* asafated' ın 1999 çıkışlı ve 3 parçadan oluşan ep' sinin adı.
parçalar;
01 - buried in mud
02 - not 4 you
03 - tout va bien
tout va bien' in sözlerini de yazalım tam olsun bari;
j'ai vu des enfants fuire sans où aller
courir avant même de savoir marcher
venir au monde et déjà orphelins
venir au monde sans lendemain certain
j'ai vu des mères enceintes et éventrées
j'ai vu leur corps meurtris, leurs âmes violées
j'ai vu les pères sauver leurs peaux salies
j'ai vu la vie des leurs en être le prix
je suis là
pour vous le raconter
je suis là
pour vous en témoigner
et vous dire
au nom de tous les miens
que tant qu'on vit et tant qu'on aime tout va bien
je vous le dis, oui tout va bien
j'ai vu la haine nous prendre nos belles familles
j'ai vu la mort couvrir nos jours de nuit
j'ai vu un peuple entier partir en flamme
cans ces pays que tous les dieux condamment
j'ai vu, je suis venu, j'ai survécu
pour vivre les rêves de ceux qu'on a perdus
on a tous une mission à accomplir
et moi je dois chanter pour vous le faire saisir
tout va bien, tout va bien,
je suis là pour vous dire que,
tout va bien
tout va bien
* "herşey iyi", "herşey güzel olacak" gibi anlamlarda çevrilebilen fransızca deyim
'68 mayısından 4 yıl sonra, jean luc godard ve arkadaşı jean pierre gorin, siyasi tavrını yeni yeni hissettiren jane fonda'nın başrolünde oynadığı marxist-brecht'çi bir güldürü ile dönüp o güne baktılar. iki yönetmen sert bir dille kapitalizmi, toplumu, ikili ilişkileri ve bir devrimin tutulmayan sözlerini elleştirdiler.

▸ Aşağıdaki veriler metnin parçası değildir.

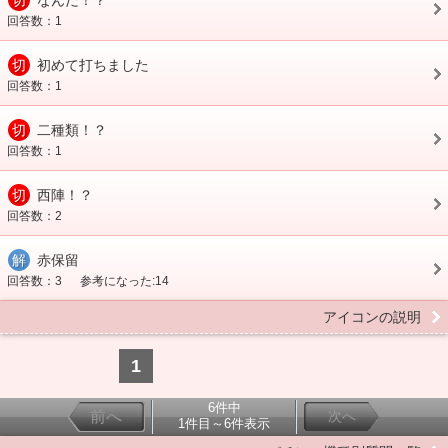
切
なんだ！？
回答数：1
切
初めて打ちました
回答数：1
切
二種類！？
回答数：1
切
西陣！？
回答数：2
解
赤保留
回答数：3
参考になった:14
アイコンの説明
1
6件中
前へ
次へ
1件目～6件表示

film, amerikalı bir gazeteci ile yönetmen olan fransız eşinin gözünden grevdeki bir sosis fabrikasında yaşananları anlatan radikal bir başyapıt. kameranın ileri geri hareket ederek görüntülediği fabrika seti, bir binanın kesitinden oluşuyor.

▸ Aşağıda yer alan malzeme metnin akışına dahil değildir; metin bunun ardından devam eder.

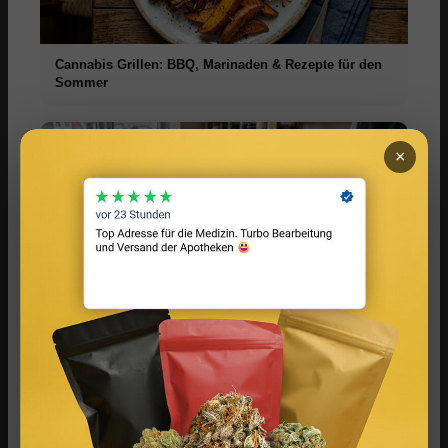
Cannabis Grillen: BBQ, Marinaden & Rezepte für den
Sommer
×
Infused Kitchen: Cannabis Rezepte für Backen,
Kochen, Grillen & Drinks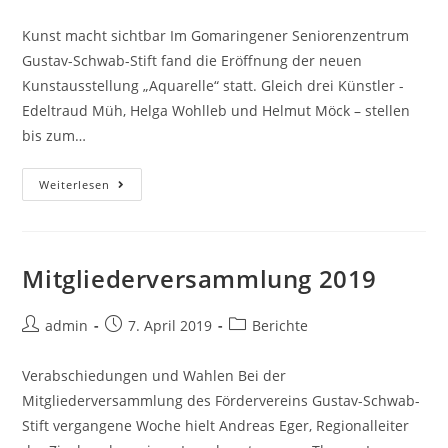
Autor:
veröffentlicht:
Kategorie:
Kunst macht sichtbar Im Gomaringener Seniorenzentrum
Gustav-Schwab-Stift fand die Eröffnung der neuen
Kunstausstellung „Aquarelle“ statt. Gleich drei Künstler -
Edeltraud Müh, Helga Wohlleb und Helmut Möck – stellen
bis zum…
Ausstellungseröffnung
Weiterlesen
2019
Mitgliederversammlung 2019
Beitrags-
Beitrag
Beitrags-
admin
7. April 2019
Berichte
Autor:
veröffentlicht:
Kategorie:
Verabschiedungen und Wahlen Bei der
Mitgliederversammlung des Fördervereins Gustav-Schwab-
Stift vergangene Woche hielt Andreas Eger, Regionalleiter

fransızca, herşey iyi gidiyor manasına gelen söz öbeği. attila ilhan'ın kaptan şiirinin üçüncü kısmında geçer. şöyle ki;
yalın kılıç bir kasım sabahını paris'te yaşadım
sokaklarda sonbahar şiirleri salkım salkım
faubourg saint-denis' de işte yine pazar kurulmuş
beş franga çorba içtiğimiz julien'in kapısı önünde
kırmızı ve siyah ve sarı saçlı bir kadın durmuş
muzaffer patatesler satıyor üç renkli neşesi içinde
camların arkasında ekmekçi kızlar mavi beyaz
raflarda uzun uzun herifler gibi taze ekmekler
üstüne bir yağmur yağdırmak hevesi uyanır içinde
ben bu mısraları yazarım tout va bien kahvesinde
ayrıca, sözlük çevirisi herşey iyi gidiyor olsa da, şayet her şey iyi olacak gibi bir anlam taşıyor ise, belirsizlik ve umutsuzluk dahilinde, bir kahveye atfedilmiş olması göz önüne alınırsa, her şey çok güzel olacak anlamında kullanılmış olması daha muhtemeldir.
ironik bir kurgu çerçevesinde Fransa 68, işçiler, patronlar, polisler ve sınıfsal çatışmaların yansıtıldığı izlemesi sabır gerektiren politik/deneysel bir film. sidik muhabbetini tek geçerim.
filmdeki fransız yönetmen, sinema vs reklamdan dem vurur bir sahnede:
"What am i doing? You can see i am starting a shoot. No a commercial, occasionally. if u must define me, say i'm a filmmaker who sometimes makes commercials. The distinction is important to me. The advertising business? Yes, it's pretty stupid and corrupt. Did you see those agency guys on the set? Unbelievable, huh? Anyway it's just a way to make a living, without too much trouble so i can do other things. Or at least i try. I used to make films, for various reasons, i have stopped. I had to pay yhe rent."